SQL for utility operations - You can now use SQL to run utility operations vacuum and history. See the documentation for more details on how to configure Spark to execute these Delta-specific SQL commands.
To try out Delta Lake 0.4.0, please follow the Delta Lake Quickstart.
We are excited to announce the availability of Delta Lake 0.3.0 which introduces new programmatic APIs for manipulating and managing data in Delta Lake tables. Here are the main features:
Scala/Java APIs for DML commands - You can now modify data in Delta Lake tables using programmatic APIs for Delete (#44), Update (#43) and Merge (#42). These APIs mirror the syntax and semantics of their corresponding SQL commands and are great for many workloads, e.g., Slowly Changing Dimension (SCD) operations, merging change data for replication, and upserts from streaming queries. See the documentation for more details.
Scala/Java APIs for query commit history (#54) - You can now query a table’s commit history to see what operations modified the table. This enables you to audit data changes, time travel queries on specific versions, debug and recover data from accidental deletions, etc. See the documentation for more details.
Scala/Java APIs for vacuuming old files (#48) - Delta Lake uses MVCC to enable snapshot isolation and time travel. However, keeping all versions of a table forever can be prohibitively expensive. Stale snapshots (as well as other uncommitted files from aborted transactions) can be garbage collected by vacuuming the table. See the documentation for more details.

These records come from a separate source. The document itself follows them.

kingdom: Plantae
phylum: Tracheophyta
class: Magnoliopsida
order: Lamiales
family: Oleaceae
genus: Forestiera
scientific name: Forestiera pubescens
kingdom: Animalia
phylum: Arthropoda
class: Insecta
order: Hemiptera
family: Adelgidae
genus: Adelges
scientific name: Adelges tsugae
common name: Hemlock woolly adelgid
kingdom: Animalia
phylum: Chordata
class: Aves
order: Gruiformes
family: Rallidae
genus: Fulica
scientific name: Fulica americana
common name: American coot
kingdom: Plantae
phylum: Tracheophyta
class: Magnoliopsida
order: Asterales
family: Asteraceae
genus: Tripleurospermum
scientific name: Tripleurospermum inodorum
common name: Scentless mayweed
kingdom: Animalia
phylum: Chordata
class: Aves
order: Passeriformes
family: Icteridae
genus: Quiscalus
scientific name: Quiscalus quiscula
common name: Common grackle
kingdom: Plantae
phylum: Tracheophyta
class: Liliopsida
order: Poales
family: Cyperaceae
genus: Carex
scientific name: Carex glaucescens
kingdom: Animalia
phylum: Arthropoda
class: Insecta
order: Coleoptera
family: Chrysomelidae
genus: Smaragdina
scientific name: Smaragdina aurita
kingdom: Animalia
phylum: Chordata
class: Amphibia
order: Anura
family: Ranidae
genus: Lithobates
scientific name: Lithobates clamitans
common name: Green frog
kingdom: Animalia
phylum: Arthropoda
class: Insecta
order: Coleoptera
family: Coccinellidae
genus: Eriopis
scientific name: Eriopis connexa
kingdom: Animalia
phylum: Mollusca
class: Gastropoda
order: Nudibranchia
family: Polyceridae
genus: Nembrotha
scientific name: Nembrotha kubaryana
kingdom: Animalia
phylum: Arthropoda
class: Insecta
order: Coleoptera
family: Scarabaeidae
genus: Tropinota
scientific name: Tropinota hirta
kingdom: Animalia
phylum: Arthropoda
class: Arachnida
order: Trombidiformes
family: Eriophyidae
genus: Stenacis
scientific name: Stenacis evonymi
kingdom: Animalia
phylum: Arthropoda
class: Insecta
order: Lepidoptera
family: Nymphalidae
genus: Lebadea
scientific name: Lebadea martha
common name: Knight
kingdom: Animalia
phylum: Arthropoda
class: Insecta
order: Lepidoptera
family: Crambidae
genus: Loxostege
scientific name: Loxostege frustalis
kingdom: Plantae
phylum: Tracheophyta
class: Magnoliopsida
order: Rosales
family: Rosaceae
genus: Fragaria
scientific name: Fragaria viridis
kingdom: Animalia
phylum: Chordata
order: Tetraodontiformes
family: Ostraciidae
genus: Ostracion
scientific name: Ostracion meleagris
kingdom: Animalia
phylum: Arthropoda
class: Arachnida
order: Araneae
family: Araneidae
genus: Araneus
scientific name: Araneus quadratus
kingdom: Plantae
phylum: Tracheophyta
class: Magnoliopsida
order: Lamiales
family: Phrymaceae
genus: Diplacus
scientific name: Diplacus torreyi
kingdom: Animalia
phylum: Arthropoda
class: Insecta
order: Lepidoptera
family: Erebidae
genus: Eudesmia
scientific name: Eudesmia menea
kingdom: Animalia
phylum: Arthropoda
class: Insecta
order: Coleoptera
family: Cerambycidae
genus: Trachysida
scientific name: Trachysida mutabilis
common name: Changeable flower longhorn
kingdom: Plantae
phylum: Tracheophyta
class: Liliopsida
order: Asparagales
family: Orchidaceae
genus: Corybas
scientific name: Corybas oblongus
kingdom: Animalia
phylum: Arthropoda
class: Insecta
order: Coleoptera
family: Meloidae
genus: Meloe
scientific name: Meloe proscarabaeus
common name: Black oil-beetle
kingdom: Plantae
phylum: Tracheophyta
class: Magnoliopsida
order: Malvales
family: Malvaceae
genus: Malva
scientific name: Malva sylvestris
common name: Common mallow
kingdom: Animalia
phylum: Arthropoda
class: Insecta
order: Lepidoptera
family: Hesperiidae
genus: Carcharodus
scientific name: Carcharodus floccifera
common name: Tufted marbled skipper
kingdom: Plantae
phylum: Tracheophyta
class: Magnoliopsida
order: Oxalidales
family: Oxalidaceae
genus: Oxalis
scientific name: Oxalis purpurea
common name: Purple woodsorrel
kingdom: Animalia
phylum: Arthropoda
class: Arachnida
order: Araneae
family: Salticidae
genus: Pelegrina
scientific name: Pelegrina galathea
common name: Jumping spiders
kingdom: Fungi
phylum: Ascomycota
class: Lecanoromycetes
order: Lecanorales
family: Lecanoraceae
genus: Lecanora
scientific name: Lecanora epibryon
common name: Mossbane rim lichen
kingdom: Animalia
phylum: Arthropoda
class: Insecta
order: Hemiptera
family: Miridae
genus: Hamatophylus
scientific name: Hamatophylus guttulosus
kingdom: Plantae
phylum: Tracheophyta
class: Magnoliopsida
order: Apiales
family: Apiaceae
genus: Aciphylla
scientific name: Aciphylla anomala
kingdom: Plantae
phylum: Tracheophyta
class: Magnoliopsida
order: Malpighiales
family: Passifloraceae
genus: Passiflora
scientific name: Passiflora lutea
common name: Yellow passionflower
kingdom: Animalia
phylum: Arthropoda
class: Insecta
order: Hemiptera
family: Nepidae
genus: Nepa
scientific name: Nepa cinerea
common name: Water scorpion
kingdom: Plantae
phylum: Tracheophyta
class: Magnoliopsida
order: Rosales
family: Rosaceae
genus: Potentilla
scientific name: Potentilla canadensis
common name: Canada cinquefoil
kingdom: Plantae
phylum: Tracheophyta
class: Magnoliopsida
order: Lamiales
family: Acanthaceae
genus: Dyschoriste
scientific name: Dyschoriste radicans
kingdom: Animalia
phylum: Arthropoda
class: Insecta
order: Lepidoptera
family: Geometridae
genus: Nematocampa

To try out Delta Lake 0.3.0, please follow the Delta Lake Quickstart.
We are delighted to announce the availability of Delta Lake 0.2.0!
To try out Delta Lake 0.2.0, please follow the Delta Lake Quickstart.
This release introduces two main features:
Cloud storage support - In addition to HDFS, you can now configure Delta Lake to read and write data on cloud storage services such as Amazon S3 (issue #39) and Azure Blob Storage (issue #40). See here for configuration instructions.
Improved concurrency (issue #69) - Delta Lake now allows concurrent append-only writes while still ensuring serializability. To be considered as append-only, a writer must be only adding new data without reading or modifying existing data in any way. See here for more details.
We have also greatly expanded the test coverage as part of this release.